The demoted sword had been Charlie Company’s senior hand-to-hand and swordsmanship instructor, but he’d been a marksmanship instructor in his time, as well, and Ulthar heard a shrill scream from outside the brig as he sighted quickly and then fired. Hyndahr, at least, was obviously out of stun bolts, the fifty thought grimly.
Someone moved closer at hand, and his eyes narrowed as he saw Velvelig shoving his way back into the cell carrying another of the original guards’ arbalests. Ulthar was none too happy to see the weapon in Sharonian hands, but he wasn’t exactly in a position to be choosy. He started to offer some quick instruction, then shut his mouth firmly as Velvelig pulled the cocking lever and nocked a quarrel as expertly as if he’d been using an arbalest all his life.
His surprise must have shown, because the Sharonian grinned at him again, much more warmly this time.
“Couldn’t afford a decent rifle when I was growing up back home,” he said. “Nice piece, though. Cocks really easily, doesn’t it? More of that ‘magic’ of yours, is it?”
Ulthar started to answer, then paused as the Sharonian whipped around and sent the steel-headed bolt back out through the window. An explosive grunt answered his shot, and he jerked back to press his back to the wall on the opposite side of the window.
“Your turn next,” he said as he pulled the cocking lever again.
“Fire in the hole!” someone else shouted, and Ulthar looked back just in time to see Sarkhol Gersmyn snatch up the grenade someone had gotten through the window. The wiry garthan’s arm whipped forward, throwing it back the way it had come, but its spell activated just as it cleared the window. The outer wall absorbed most of the fireball’s fury, but enough of it blew back through the window to sear the Scout’s hand to the bone.
He went down, clutching his wrist, jaw muscles standing out like iron as he bit down on a scream of agony, and Company-Captain Silkash shoved himself shakily to his feet. He staggered across to Gersmyn and grabbed the Arcanan’s arm, forcing it straight so that he could peer at it through his swollen, blackened eyes. The Sharonian surgeon’s own hands were already bloody, Ulthar realized, and another Sharonian, one of Velvelig’s senior noncoms, knelt beside Yanthas, putting pressure on the improvised dressing which had somehow appeared.

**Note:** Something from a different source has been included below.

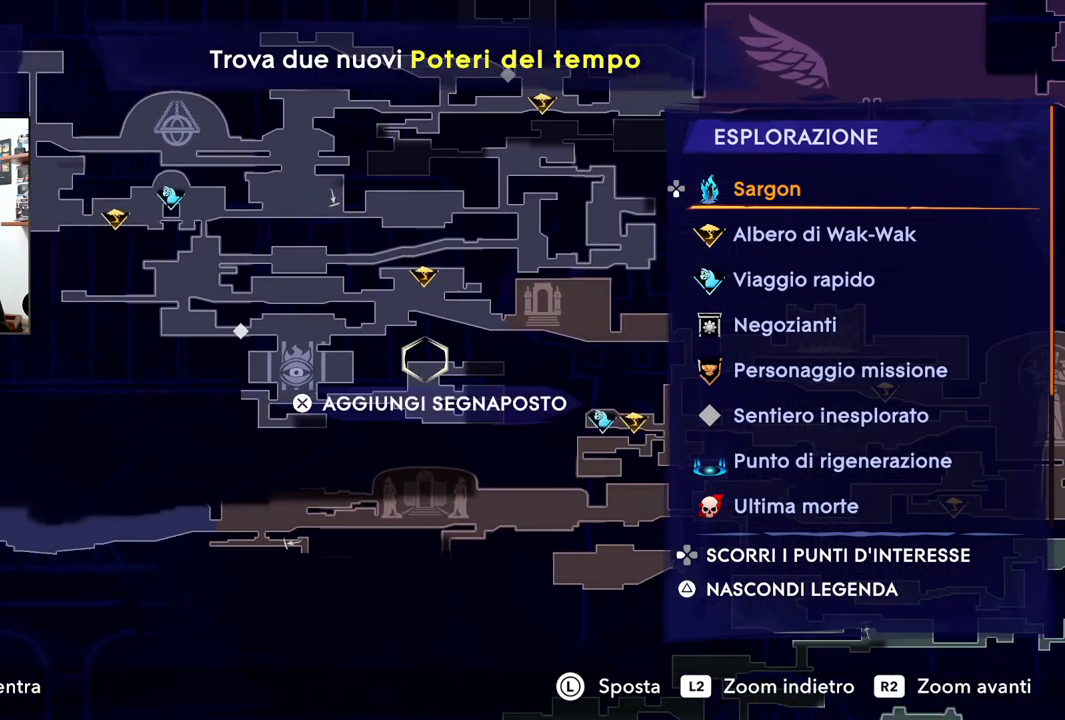
{"dt_ms": 500, "buttons": [], "left_stick": "down", "right_stick": "center", "events": [[150, "left_stick", "right"], [283, "left_stick", "center"], [483, "left_stick", "down"]]}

“We have to keep them out of throwing range of the windows!” he shouted. “If they get another of those things in here we’re all cooked!”
* * *
“Mother Jambakol!”
Lerso Jathyr watched the grenade detonate outside the brig and wondered how the hells the bastards in there had managed to get it back through the window in time. They hadn’t gotten it clear by much, but close didn’t count when there was a solid wall between the grenade and its intended target. Worse, he only had three of them left. Of course, he wouldn’t have had any of them, if Bersal Darnaiyr, one of his more idiotic troopers, hadn’t tucked them away under his bunk in violation of about five dozen regulations “just in case I needed them.”
Well, maybe not that much of an idiot, at that, the javelin thought. Under the circumstances, at least! And at least he hadn’t squirreled away any dragon charges to keep ’em company.
In the meantime, he’d already lost three of 3rd Squad’s twelve men, and he had no idea how many opponents they faced inside the brig. Or, for that matter, when somebody else might come running up their backsides.